• [Job item]
Please list each thing that the pipeline column, in the NEB description, counts as part of the project's final footprint on the landscape.

• [Text provided]
----------------------------------------
COLUMN: Former Newfoundland premier, now living in Qualicum Beach, makes case for pipeline

Brian Peckford believes Enbridge's Northern Gateway, provided it meets the 209 conditions, is good for Canada


Special to The NEWS

In May, 2010 the Norther Gateway Pipelines Limited Partnership filed an application to the National Energy Board (NEB) to build a pipeline to carry bitumen to the coast of British Columbia for export to markets overseas. Here is how the NEB described the project:

“The application identified a one-kilometer-wide corridor for the proposed 1,178-kilometer-long

route. The exact location of the pipelines’ shared 25-meter-wide right-of-way within the corridor would be determined after detailed engineering if the project were approved. An additional 25-meter-wide temporary work space along the entire route would be reclaimed after construction. Ten electric-powered pumping stations, including those at Kitimat and Bruderheim (Alberta), would be located along the route. The final ‘footprint’ on the landscape would be the 25-metre-wide right-of-way, re-contoured and re-vegetated, plus the access roads at key points, power lines, and the 4-hectare fenced sites around pumping stations.”
----------------------------------------
• [Data shown]
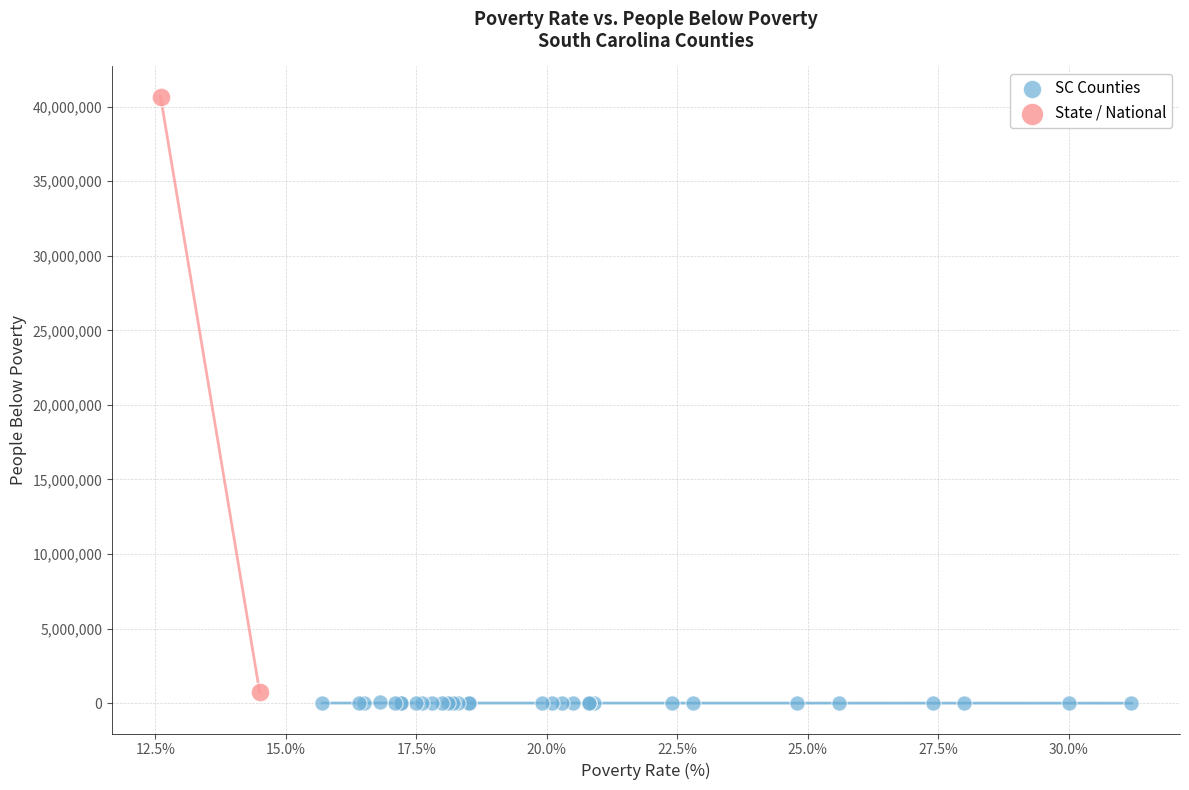

What are all the series names shown in the legend?

SC Counties, State / National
----------------------------------------
• [Result of the task]
- The 25-metre-wide right-of-way, re-contoured and re-vegetated
- The access roads at key points
- Power lines
- The 4-hectare fenced sites around pumping stations